Favors, who’s averaging 15.7 points, 8.6 rebounds and 1.6 blocks, has his eyes on becoming an All-Star, but he’s not obsessing about it. His play puts him right at the top with the league’s best bigs, as evident by being ranked 17th in ESPN’s player-efficiency ratings, just below LaMarcus Aldridge and above Tim Duncan.

“I really don’t pay attention to it,” Favors said. “If I make it, I make it. If I don’t, I don’t. It is one of my goals, but you know how it goes.”

Hayward is coming off of another impressive performance of 26 points, six rebounds, three assists, three steals, two blocks and only one turnover in Monday’s 99-90 loss to his former Butler coach’s Boston team.

Celtics bench boss Brad Stevens, who’d hoped to somehow get Hayward to Boston this past offseason, believes Hayward’s game is better than his star power.

“He’s probably less known obviously for how good he is and how good he’s playing,” Stevens said Monday while in Utah. “I think the opportunity to be a max-contract player speaks to what their organization thinks, what people around the league think about him. Again, I’m really happy for him. He’s found a great home and he’s playing great.”

When the subject of Hayward being a potential All-Star came up earlier this week, Snyder avoided the direct question but gave an insightful answer anyway.

“I think that the good thing for Gordon is the things that he needs to continue to do well for his own development as a player individually are also the things that we need from him,” Snyder said. “His incentives and the team’s incentives are in line.”

Hayward doesn’t back away from the fact he wants to be an All-Star and believes he should be included in that conversation.

The 6-8 small forward is having his strongest season yet, including averages of 19.2 points, 4.7 rebounds and 4.1 assists, after signing his $63 million contract extension this past offseason.

His play has proved some doubters wrong, but he’s not worried about the popularity contest.

“I don’t really see myself as anything, just a basketball player. I try to get better each year,” Hayward said. “I see myself as one of the elite players in the league. Whether you’re popular or not to me doesn’t matter.

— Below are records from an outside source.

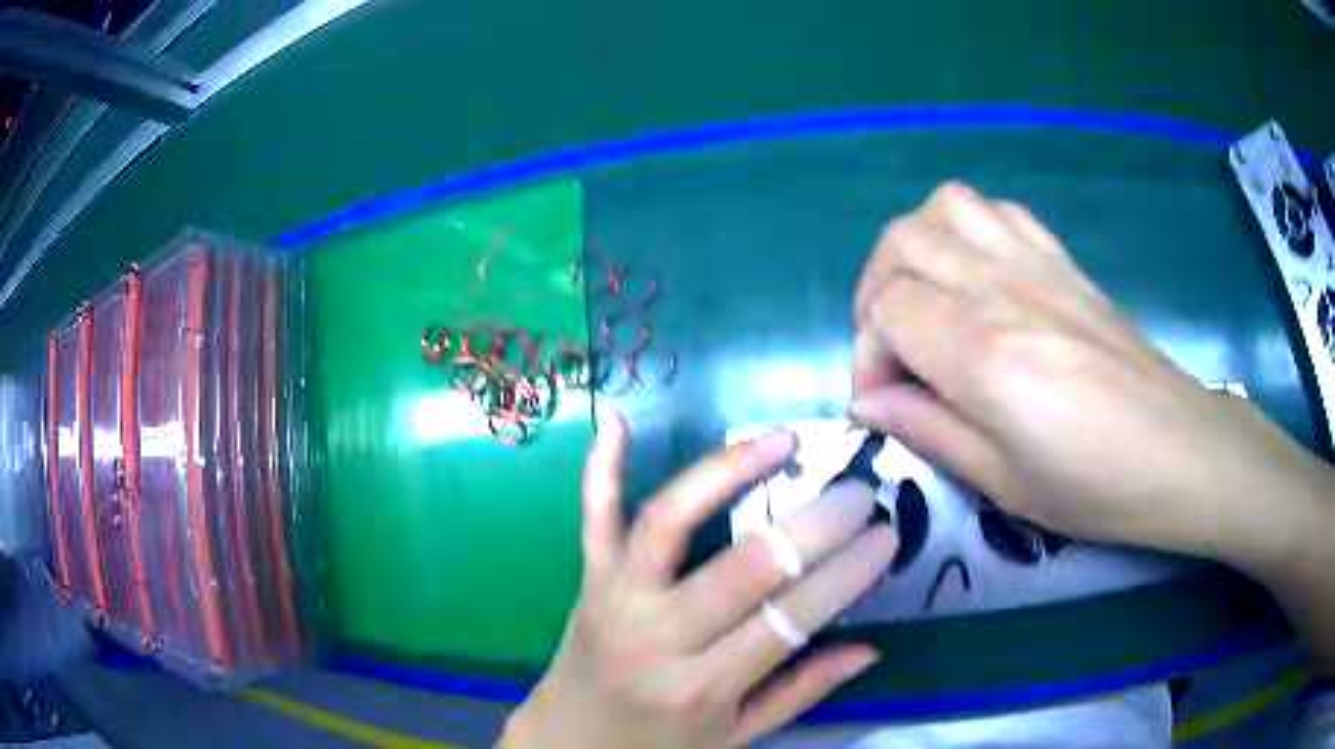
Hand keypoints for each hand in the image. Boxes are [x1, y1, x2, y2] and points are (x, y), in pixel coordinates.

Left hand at [499, 414, 896, 748]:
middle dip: (811, 526)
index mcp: (702, 686)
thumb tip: (870, 648)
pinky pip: (592, 518)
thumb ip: (800, 693)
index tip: (886, 536)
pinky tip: (615, 421)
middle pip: (742, 568)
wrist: (568, 741)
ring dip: (726, 472)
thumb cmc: (658, 744)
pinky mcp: (588, 578)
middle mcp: (657, 637)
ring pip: (668, 523)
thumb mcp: (735, 736)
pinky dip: (600, 469)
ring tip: (780, 440)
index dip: (845, 575)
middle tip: (859, 492)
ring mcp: (615, 598)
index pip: (787, 621)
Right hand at [849, 182, 1329, 570]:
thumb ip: (928, 430)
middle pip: (902, 244)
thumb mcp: (1003, 482)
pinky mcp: (1062, 260)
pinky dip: (965, 229)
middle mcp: (1002, 288)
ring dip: (915, 249)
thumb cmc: (1096, 486)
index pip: (887, 310)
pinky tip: (975, 276)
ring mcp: (1036, 263)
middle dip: (877, 295)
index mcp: (985, 353)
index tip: (885, 402)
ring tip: (926, 301)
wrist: (1179, 451)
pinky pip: (995, 210)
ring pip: (943, 208)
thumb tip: (868, 403)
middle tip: (896, 353)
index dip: (868, 354)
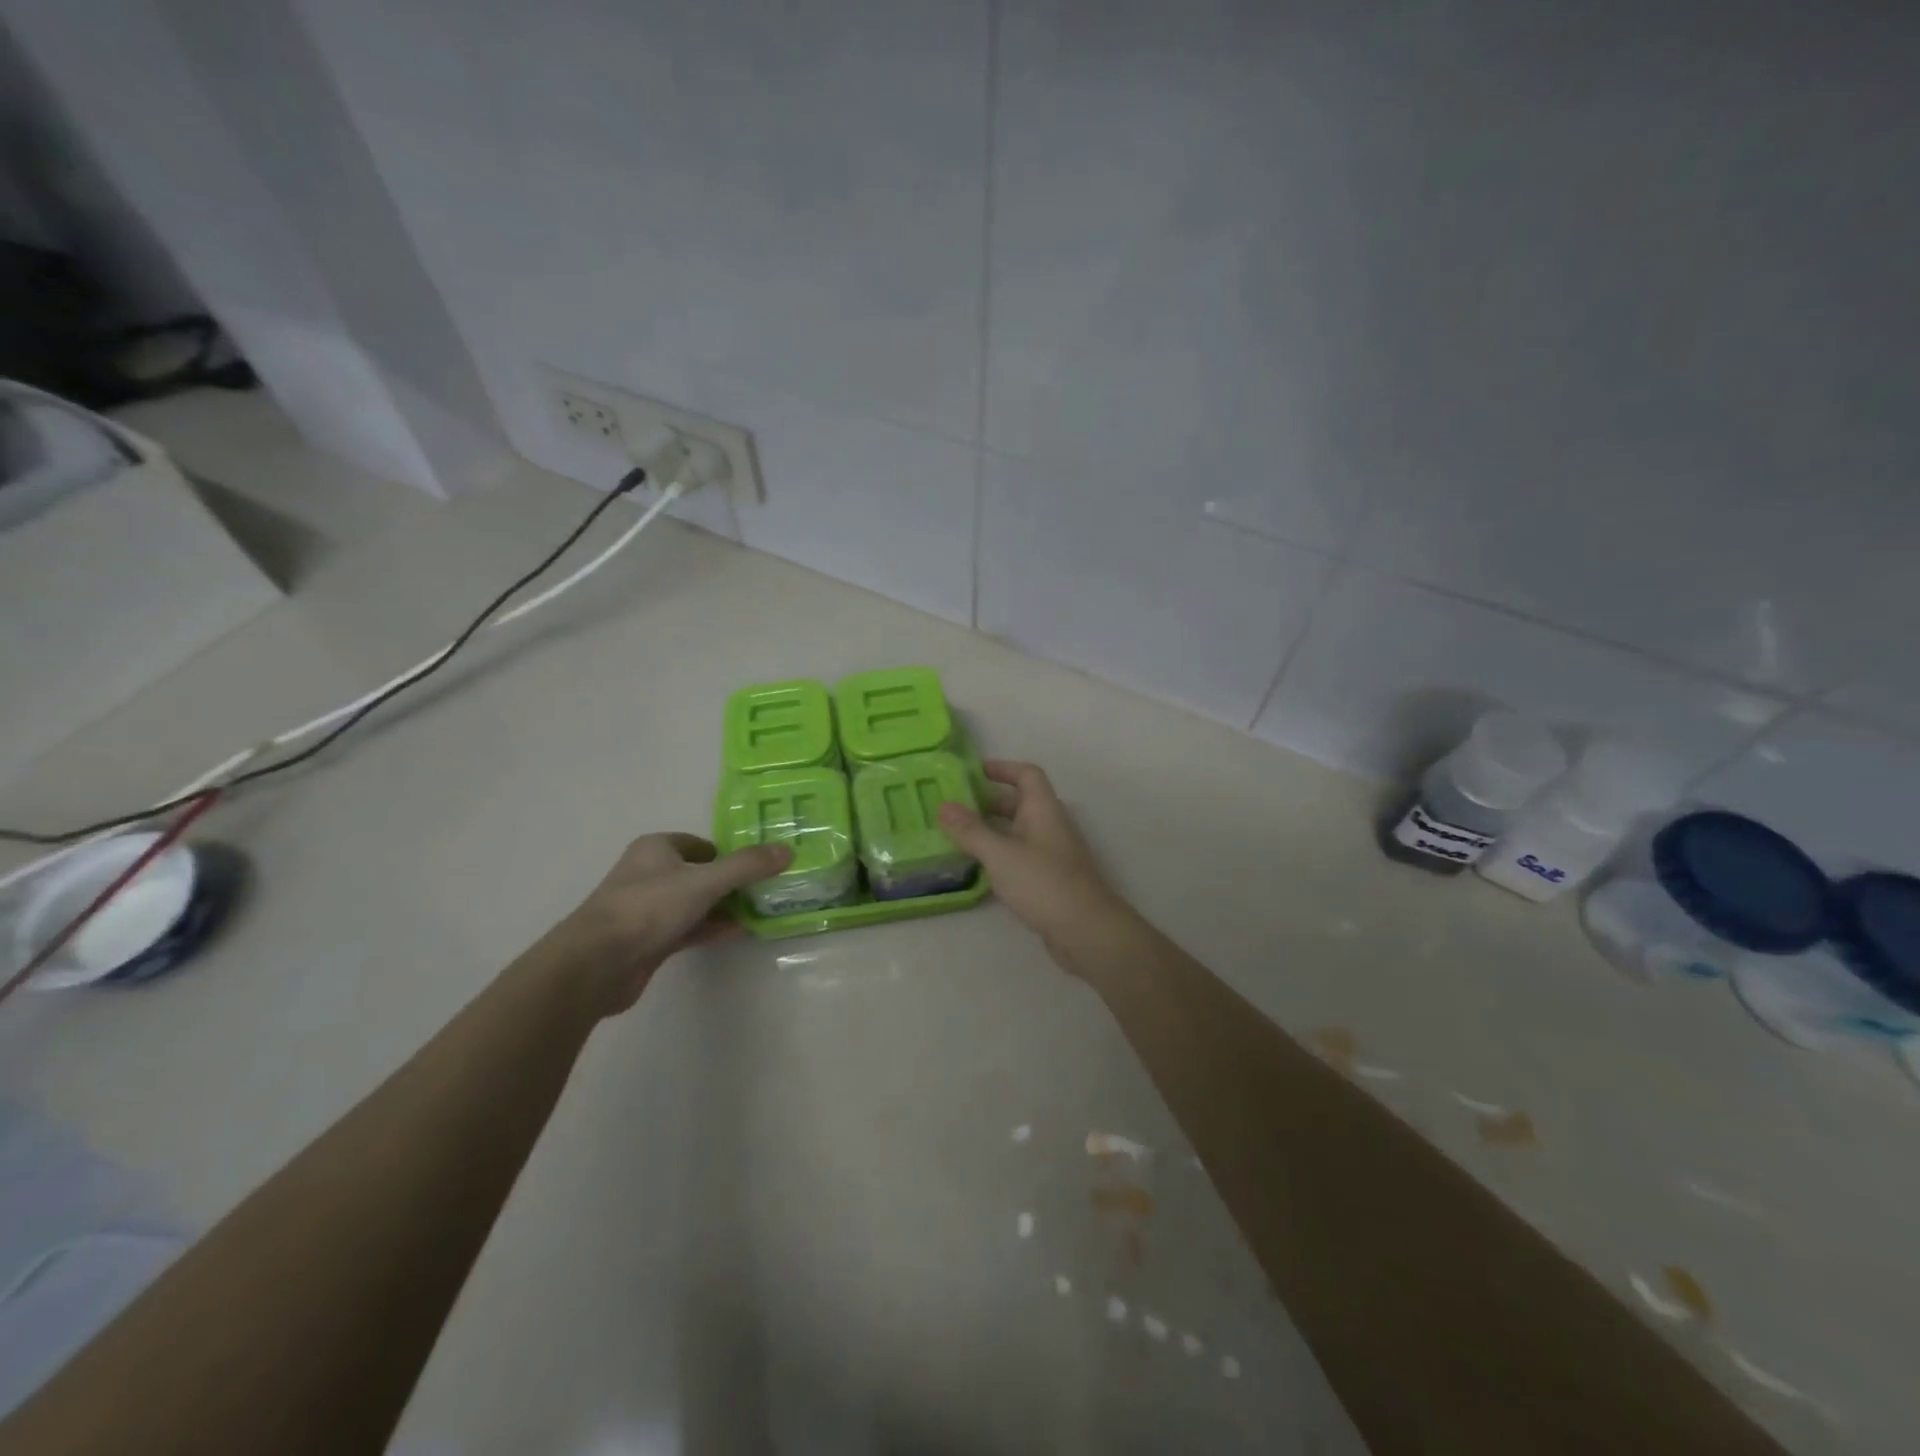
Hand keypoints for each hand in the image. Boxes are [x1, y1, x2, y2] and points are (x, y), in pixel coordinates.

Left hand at [546, 832, 789, 1015]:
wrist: (597, 963)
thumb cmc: (649, 907)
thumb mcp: (705, 881)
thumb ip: (747, 866)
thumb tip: (787, 850)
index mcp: (656, 849)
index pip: (700, 844)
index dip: (728, 852)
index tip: (757, 865)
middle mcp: (650, 874)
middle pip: (700, 873)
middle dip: (731, 881)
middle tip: (766, 889)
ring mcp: (648, 909)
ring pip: (695, 902)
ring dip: (724, 906)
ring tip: (761, 910)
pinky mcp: (649, 940)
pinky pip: (689, 928)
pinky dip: (712, 927)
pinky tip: (738, 931)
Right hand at [937, 761, 1129, 953]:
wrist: (1086, 931)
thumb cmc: (1043, 883)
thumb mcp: (1000, 854)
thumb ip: (970, 830)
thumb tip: (943, 805)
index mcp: (1043, 809)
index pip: (1026, 774)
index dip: (1002, 768)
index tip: (972, 773)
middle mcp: (1050, 825)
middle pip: (1019, 803)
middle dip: (988, 802)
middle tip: (955, 808)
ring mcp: (1052, 853)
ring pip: (1018, 832)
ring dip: (991, 830)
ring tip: (958, 836)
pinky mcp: (1049, 879)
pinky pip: (1020, 856)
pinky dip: (999, 855)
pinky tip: (979, 868)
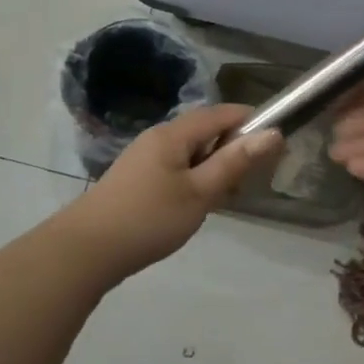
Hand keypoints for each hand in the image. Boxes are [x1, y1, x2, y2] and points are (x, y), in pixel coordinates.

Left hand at [65, 104, 282, 279]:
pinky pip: (176, 167)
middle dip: (233, 147)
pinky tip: (198, 205)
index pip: (220, 113)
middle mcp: (158, 137)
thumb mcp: (199, 192)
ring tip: (228, 196)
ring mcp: (144, 158)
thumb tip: (273, 133)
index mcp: (173, 134)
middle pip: (205, 130)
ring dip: (214, 166)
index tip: (276, 142)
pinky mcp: (137, 179)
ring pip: (191, 152)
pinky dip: (195, 178)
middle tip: (253, 178)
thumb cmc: (148, 218)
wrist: (87, 250)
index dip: (250, 121)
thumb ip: (234, 162)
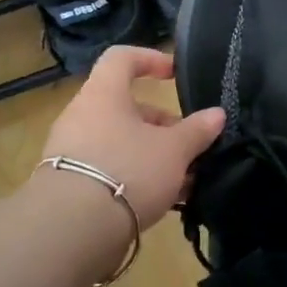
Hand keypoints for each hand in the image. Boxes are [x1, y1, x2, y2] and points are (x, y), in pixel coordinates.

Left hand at [36, 46, 224, 229]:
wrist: (73, 228)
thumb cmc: (128, 170)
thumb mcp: (174, 150)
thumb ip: (197, 131)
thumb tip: (217, 114)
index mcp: (104, 94)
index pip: (122, 58)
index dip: (150, 59)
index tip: (174, 75)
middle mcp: (82, 115)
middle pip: (126, 107)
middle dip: (162, 124)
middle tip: (189, 145)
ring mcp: (71, 150)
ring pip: (120, 142)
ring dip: (152, 155)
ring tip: (183, 180)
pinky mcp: (69, 184)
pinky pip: (109, 169)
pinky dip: (135, 177)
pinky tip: (162, 201)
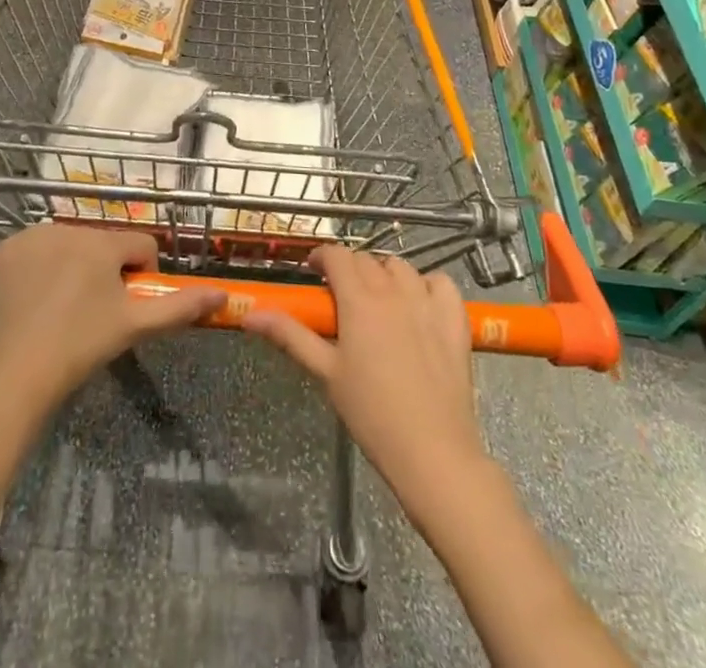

“When the wins come, I think that’s when people start to get rated,” he added. “We’ve just to go be better as a team and I think a lot of the players that we have on the team will start to become popular.”

Hayward would become even more popular with his ally in Boston if he’d pay the next time he hangs out with Stevens.

“It’s hard to say with the money he earns that he’s underrated,” Stevens said when asked about that. “Until he pays for his dinner the next time, that’s what I’ll say.”

As for the All-Star status of Hayward and Favors, Snyder made it clear what he’ll say.

Nothing.

It’s one of the three subjects he avoids speaking about publicly.

With a smile, Snyder said, “Throw All-Star balloting in there with politics and religion.”